Cannabis is often touted as a cancer cure, but from what I’ve read, the situation is muddled and complex. For some types of cancer, it seems to help, but for others it may make things worse. More research is needed, and if the US government would stop making it so hard to do research with marijuana, we’d likely get it faster! I am using a CBD salve around my incision at the moment because it seems that it may help, and at any rate keeping the scar tissue moist and softened is a good thing.
http://scienceblog.cancerresearchuk.org/2012/07/25/cannabis-cannabinoids-and-cancer-the-evidence-so-far/#.Wfe1EK293b0.facebook

Dairy is another controversial subject. Some authorities state that it encourages the growth of cancer and forbid it. Yet, in the form of cottage cheese, milk protein is a major part of the Budwig diet for cancer patients, which apparently has been of help to some. If I had to give advice on this issue, I would say to use only organic dairy with no hormones given to the cows, grass-fed if possible, and as with any food to pay attention to how you feel when you eat it. Don’t eat anything that you don’t tolerate well. I don’t have any clearer information than that at this moment.

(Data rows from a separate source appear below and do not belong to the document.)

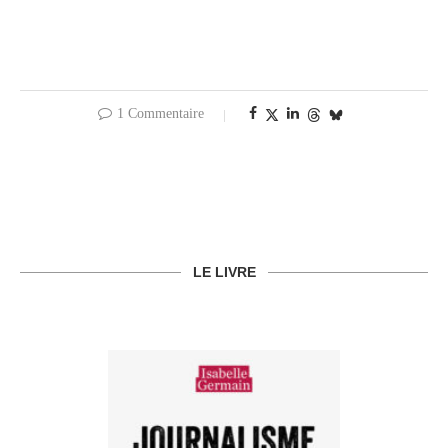
1 Commentaire
LE LIVRE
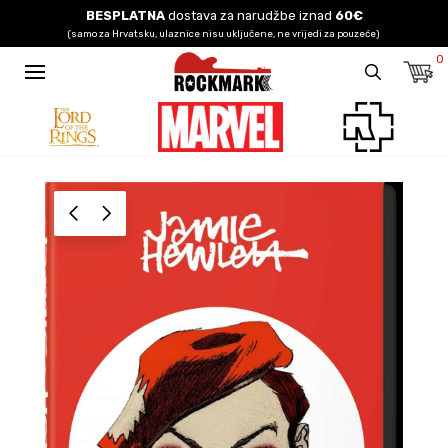
BESPLATNA
dostava za narudžbe iznad
60€
(samo za Hrvatsku, ulaznice nisu uključene, ne vrijedi za pouzeće)
0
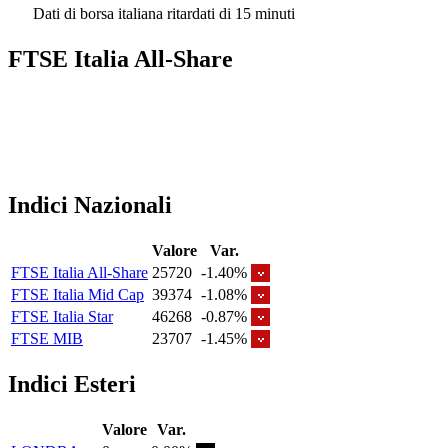
Dati di borsa italiana ritardati di 15 minuti
FTSE Italia All-Share
Indici Nazionali
Valore
Var.
FTSE Italia All-Share
25720
-1.40%
FTSE Italia Mid Cap
39374
-1.08%
FTSE Italia Star
46268
-0.87%
FTSE MIB
23707
-1.45%
Indici Esteri
Valore
Var.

While I was in my first week or so of recovery, the film Cancer Can Be Killed showed up online. It tells the story of the filmmaker’s wife, who had bladder cancer and was given no hope except to have her bladder entirely removed. A relative of hers had gone to Germany and been treated with hyperthermia, and had recovered completely, so she did the same, with an excellent outcome. Hyperthermia is not available in the US except in combination with chemo and radiation, they said. It seems like it ought to be.

The hyperthermia was combined with nutrition and other naturopathic treatment. I don’t think we can argue with the concept of helping the body to be as healthy as possible while trying to get rid of the cancer, no matter how we go about the cancer treatment itself. Mainstream oncology hasn’t tended to do that, to say the least. There were a number of statements made in the film that made my BS meter go off, though. One issue was the insistence that eating sugar feeds cancer. I’d heard that many times, and hadn’t really questioned it, but it’s become clear to me that it’s misleading.

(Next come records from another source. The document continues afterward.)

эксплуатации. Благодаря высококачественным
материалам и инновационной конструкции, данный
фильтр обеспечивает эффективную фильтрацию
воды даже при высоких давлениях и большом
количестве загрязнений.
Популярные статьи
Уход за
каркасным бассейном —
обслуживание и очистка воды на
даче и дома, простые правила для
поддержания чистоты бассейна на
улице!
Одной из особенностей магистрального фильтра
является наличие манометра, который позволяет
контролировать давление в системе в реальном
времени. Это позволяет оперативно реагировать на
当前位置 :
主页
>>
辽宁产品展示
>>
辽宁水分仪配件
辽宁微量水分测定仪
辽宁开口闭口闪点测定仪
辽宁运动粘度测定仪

Cancer cells do take up more glucose than others, because they are dividing rapidly, and that fact can be used in PET scanning. However, it does not follow that sugar in the diet increases the growth of cancer. In fact, check this out:
https://www.genengnews.com/gen-news-highlights/cancer-cells-are-what-they-eat-and-it-s-not-glucose/81252451

This does not mean that a cancer patient or anyone else should be eating a lot of concentrated sugar. Insulin resistance and diabetes contribute to cancer as well as other health problems, and excess weight is associated with cancer too. Sensibly reducing or eliminating processed sugar from your diet is healthy. Living in fear that eating a molecule of sugar is going to make your cancer grow, though, not so much. Here’s a good overview:
https://www.oncologynutrition.org/erfc/healthy-nutrition-now/sugar-and-cancer/

I don’t want to do anything, or avoid anything, out of fear. That cannot possibly be the way to health. This afternoon I spent a few minutes standing in the yard with the sun on my face. It felt sooo good— just comfortably warm at this time of year, not overwhelming. I let it sink in and told myself that the sun’s energy was healing my body and soul.

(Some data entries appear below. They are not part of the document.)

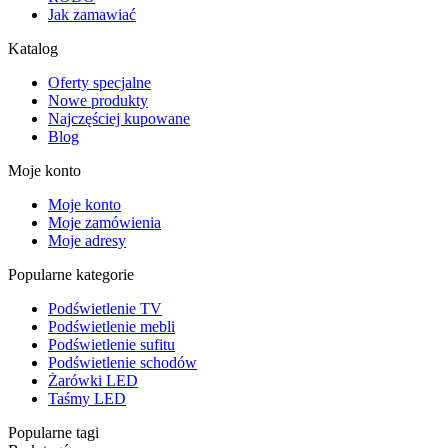
Jak zamawiać
Katalog
Oferty specjalne
Nowe produkty
Najczęściej kupowane
Blog
Moje konto
Moje konto
Moje zamówienia
Moje adresy
Popularne kategorie
Podświetlenie TV
Podświetlenie mebli
Podświetlenie sufitu
Podświetlenie schodów
Żarówki LED
Taśmy LED
Popularne tagi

On the website of the clinic that treats with the Budwig diet, I saw a lot of questionable ideas and products, but I also saw this, which seems like the perfect thought to leave you with: “As I emphasize to my patients that come to the Budwig Cancer Center, forgiveness and ‘counting your blessings’ are two of the most important emotional states you need to stay strong. Forgive absolutely everyone that has disappointed you at some time in your life because holding a grudge is too heavy for you to carry and especially at this moment in your life.”